Charles’ scenes are few and far between, but they’re always rich in warmth and personal detail. His growing chemistry with Liza is continuing to pay off; the two discuss the idea of Charles deciding to start over at his age, a temptation that Liza obviously understands. Thad’s interruption of such a potent conversation is probably the worst crime he’s committed at this point, and that’s saying something. The writers know that absence makes the heart fonder; taking the breakup seriously and cutting Josh off from the action completely is a bold move, but a respectable, painful one. At the same time, Charles is advancing his position on this particular board game in the meantime. (No, Liza isn’t a game to be won. That was merely a lazy metaphor relevant to this episode.)

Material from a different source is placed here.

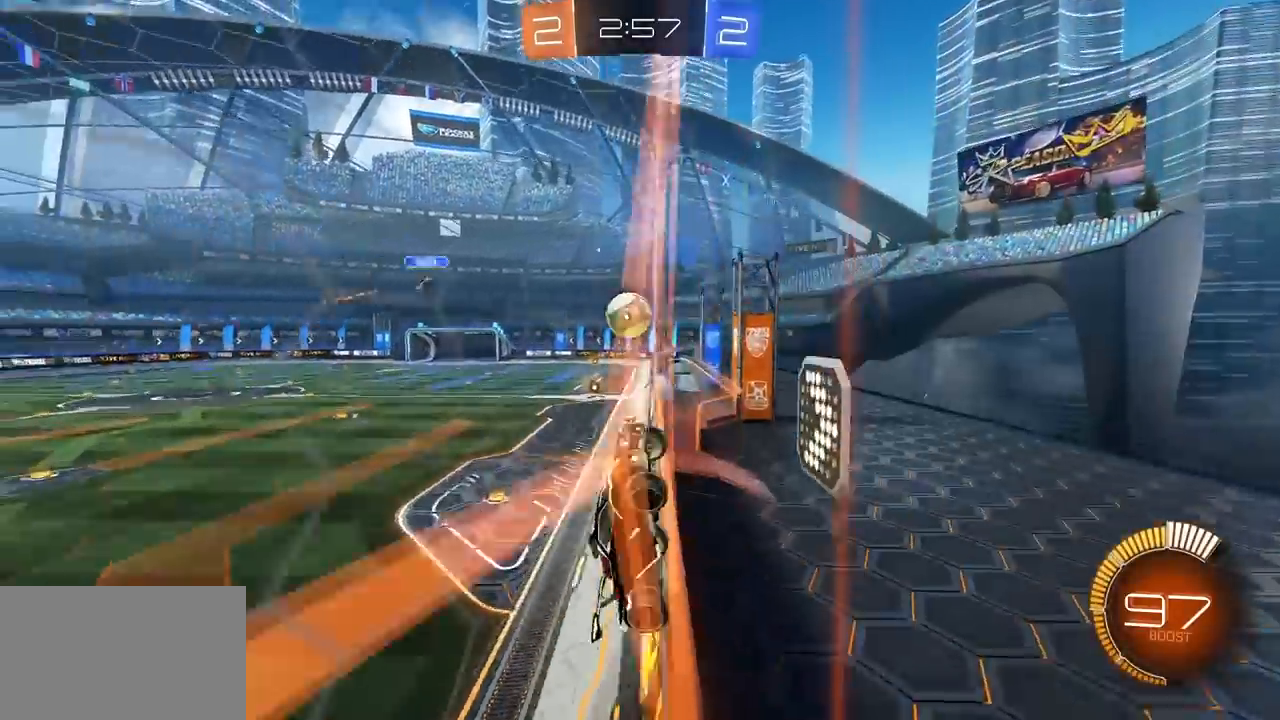
{"keys": ["d", "w"], "mouse": [], "mouse_move": "still", "events": [[67, "e", "down"], [117, "e", "up"]]}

If a show’s premise involves a big secret, blackmail will surely follow, and Younger has never shied away from one of television’s favorite plot points. The Game Of Thrones references foreshadow intense strategizing and Thad plays to win…until he loses. Liza herself made the first move when she threatened to tell Kelsey about his affair in case he refused to tell her himself. Not to be outdone, he counter-blackmails Liza when he discovers her age thanks to an unlikely run-in with Caitlin and equally unlikely access to Dartmouth’s student accounts. Based on his success, good looks, and surprisingly long relationship with Kelsey, it appears that Thad has benefitted from good luck for the majority of his life. That luck finally runs out when he is randomly killed in a freak accident at the close of the episode.


That falling object’s timing is bad as Thad’s is getting ready to marry the woman of his dreams—or the woman most convenient for him at the time, to be accurate. Still, said object did a public service by waiting to fall until after Liza’s priorities have been made known. Thad gives her a choice—she can hide his affair from Kelsey and keep her job or blab and risk her professional reputation. Liza chooses Kelsey over herself; Liza’s priority of professional and personal loyalty over success is proven.

But the game isn’t over. Earlier in the episode, Caitlin decides to track down her mother’s whereabouts in order to find out what she does for a living. It appears that this confrontation is the major threat to Liza’s secret identity in this episode, but it’s a red herring. Caitlin sees Liza’s costume during the Clash Of Kings promotions and mistakes her profession for something far more casual, to say the least. Liza lies to her daughter by omission and gets away with the ruse, then her blackmailer drops dead. But there will always be another professional rival. Her co-workers will always have fiancés. Her daughter will always be inquisitive. Liza’s already lost her boyfriend in order to protect her secret; what else will she lose before she finally comes clean?

Stray observations:

  • “My God, she walks like a lyric poem!”
  • “Donald Trump wants to wear the crown. Tell him no. Amy Schumer wants to wear the crown. Tell her yes.”
  • You know things are getting real towards the end of a season when Ice-T shows up.
  • Some cutting critiques of GOT here. Your move, HBO. TV Land has officially thrown down.
  • I’m not going to make a final assessment in regards to that over-the-top death until I find out how they deal with the aftermath. I don’t always mind ridiculous scenarios if they’re handled properly. Life is weird.